Duplicate every row below line for line, omitting the pictures from your output.

**EXTRACTED DATA:**
+ + + + + + +
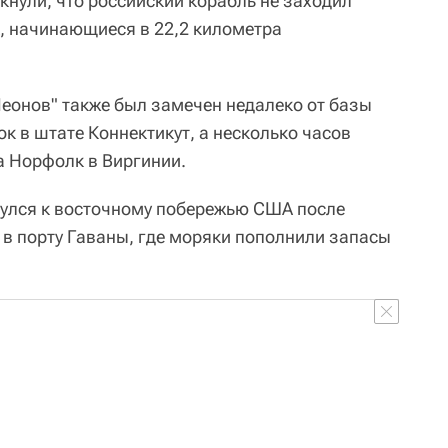
кнули, что российский корабль не заходил
, начинающиеся в 22,2 километра
Леонов" также был замечен недалеко от базы
к в штате Коннектикут, а несколько часов
а Норфолк в Виргинии.
нулся к восточному побережью США после
 в порту Гаваны, где моряки пополнили запасы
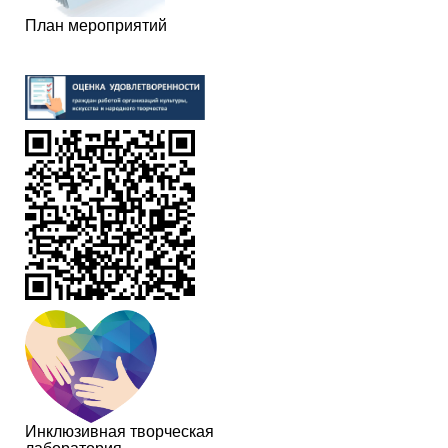
План мероприятий
Инклюзивная творческая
+ + + + + + +
**RESULT OF THIS EXERCISE:**
кнули, что российский корабль не заходил
, начинающиеся в 22,2 километра
Леонов" также был замечен недалеко от базы
к в штате Коннектикут, а несколько часов
а Норфолк в Виргинии.
нулся к восточному побережью США после
 в порту Гаваны, где моряки пополнили запасы
План мероприятий
Инклюзивная творческая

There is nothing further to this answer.